PROBLEM STATEMENT -> Search the listing below for the word "hostUrl" and copy each line that holds it.

DATA LISTING ->
.....

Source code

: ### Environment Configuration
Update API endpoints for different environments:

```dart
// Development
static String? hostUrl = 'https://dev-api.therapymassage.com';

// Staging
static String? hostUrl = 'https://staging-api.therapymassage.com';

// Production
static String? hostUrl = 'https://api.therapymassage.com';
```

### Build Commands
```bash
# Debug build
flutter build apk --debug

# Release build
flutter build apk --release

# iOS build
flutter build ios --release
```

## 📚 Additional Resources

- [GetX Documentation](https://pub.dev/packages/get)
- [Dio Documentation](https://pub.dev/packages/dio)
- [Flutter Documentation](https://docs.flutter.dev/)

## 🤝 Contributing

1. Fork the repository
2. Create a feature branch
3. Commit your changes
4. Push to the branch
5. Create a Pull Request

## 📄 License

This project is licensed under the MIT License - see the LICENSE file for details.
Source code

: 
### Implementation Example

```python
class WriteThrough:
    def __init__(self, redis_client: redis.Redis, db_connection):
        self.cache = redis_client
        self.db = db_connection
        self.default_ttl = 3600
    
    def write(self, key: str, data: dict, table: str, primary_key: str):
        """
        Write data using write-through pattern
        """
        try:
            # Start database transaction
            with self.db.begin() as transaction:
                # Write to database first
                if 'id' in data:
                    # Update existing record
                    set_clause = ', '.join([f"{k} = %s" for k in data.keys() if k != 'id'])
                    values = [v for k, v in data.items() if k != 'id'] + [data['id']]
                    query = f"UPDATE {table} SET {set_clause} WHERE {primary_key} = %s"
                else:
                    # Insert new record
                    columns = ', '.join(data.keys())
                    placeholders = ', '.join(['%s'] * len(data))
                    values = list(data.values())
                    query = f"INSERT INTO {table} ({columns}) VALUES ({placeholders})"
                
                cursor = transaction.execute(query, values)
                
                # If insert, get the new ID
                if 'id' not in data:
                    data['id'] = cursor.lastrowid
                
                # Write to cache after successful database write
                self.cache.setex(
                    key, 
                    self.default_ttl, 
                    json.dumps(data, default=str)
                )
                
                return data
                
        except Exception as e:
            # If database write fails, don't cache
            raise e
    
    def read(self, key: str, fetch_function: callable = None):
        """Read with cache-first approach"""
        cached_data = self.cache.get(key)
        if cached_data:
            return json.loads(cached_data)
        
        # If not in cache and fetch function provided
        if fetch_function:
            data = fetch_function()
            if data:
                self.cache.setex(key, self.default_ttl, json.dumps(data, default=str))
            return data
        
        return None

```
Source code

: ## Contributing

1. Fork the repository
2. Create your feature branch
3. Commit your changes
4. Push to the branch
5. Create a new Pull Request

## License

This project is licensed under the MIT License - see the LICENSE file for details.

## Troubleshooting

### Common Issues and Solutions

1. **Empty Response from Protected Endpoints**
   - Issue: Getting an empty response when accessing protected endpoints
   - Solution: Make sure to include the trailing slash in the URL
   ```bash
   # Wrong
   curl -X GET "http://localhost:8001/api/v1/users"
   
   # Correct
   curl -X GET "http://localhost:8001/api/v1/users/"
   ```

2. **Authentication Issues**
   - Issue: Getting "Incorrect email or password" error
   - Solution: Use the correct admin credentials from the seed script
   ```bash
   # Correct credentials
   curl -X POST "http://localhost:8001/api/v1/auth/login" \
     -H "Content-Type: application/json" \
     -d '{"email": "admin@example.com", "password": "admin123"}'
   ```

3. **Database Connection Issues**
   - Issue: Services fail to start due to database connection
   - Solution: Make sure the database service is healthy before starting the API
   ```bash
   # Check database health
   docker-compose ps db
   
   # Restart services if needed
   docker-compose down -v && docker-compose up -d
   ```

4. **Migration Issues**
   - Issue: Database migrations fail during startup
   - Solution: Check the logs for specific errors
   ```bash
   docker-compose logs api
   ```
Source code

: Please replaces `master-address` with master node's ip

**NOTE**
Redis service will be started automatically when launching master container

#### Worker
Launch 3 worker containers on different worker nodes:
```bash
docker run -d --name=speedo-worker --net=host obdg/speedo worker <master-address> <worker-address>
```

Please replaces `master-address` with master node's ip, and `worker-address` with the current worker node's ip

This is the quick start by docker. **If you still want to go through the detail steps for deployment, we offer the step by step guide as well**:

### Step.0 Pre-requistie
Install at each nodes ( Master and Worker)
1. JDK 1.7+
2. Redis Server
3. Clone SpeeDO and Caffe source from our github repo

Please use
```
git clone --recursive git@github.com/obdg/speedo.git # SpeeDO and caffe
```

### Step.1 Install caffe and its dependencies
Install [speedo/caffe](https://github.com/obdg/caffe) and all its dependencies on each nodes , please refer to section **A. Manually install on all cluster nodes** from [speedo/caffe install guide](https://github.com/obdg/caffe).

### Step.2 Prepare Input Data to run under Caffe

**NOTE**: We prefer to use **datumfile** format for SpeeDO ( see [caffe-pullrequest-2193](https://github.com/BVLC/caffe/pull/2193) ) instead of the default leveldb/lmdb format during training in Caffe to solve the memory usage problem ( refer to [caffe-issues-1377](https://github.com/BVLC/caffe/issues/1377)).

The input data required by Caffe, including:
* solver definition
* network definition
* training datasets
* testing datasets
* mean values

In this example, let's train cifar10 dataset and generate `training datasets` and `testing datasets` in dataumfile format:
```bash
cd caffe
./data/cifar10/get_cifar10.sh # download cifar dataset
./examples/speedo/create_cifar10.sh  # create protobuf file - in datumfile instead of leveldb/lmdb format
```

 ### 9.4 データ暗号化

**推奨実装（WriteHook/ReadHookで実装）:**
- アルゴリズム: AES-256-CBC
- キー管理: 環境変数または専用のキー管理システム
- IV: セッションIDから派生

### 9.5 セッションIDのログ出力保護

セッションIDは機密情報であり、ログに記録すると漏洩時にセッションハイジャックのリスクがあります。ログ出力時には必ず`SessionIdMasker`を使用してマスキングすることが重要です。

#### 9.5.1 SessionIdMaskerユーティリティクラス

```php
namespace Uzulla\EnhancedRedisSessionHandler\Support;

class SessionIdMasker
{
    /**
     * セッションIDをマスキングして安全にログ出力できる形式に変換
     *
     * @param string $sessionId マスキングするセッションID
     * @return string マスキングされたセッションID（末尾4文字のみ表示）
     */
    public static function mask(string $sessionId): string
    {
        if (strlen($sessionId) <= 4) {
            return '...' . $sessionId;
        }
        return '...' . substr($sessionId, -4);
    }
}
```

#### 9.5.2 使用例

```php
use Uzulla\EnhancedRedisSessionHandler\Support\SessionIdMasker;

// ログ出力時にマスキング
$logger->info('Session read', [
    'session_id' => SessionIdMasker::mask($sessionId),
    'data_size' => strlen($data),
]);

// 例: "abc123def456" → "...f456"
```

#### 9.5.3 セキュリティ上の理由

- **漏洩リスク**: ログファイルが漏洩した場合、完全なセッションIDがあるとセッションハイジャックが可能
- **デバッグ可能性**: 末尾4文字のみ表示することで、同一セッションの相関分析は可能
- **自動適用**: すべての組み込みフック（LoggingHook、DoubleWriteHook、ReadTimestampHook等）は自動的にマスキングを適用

.....

RESULT ->
static String? hostUrl = 'https://dev-api.therapymassage.com';
static String? hostUrl = 'https://staging-api.therapymassage.com';
static String? hostUrl = 'https://api.therapymassage.com';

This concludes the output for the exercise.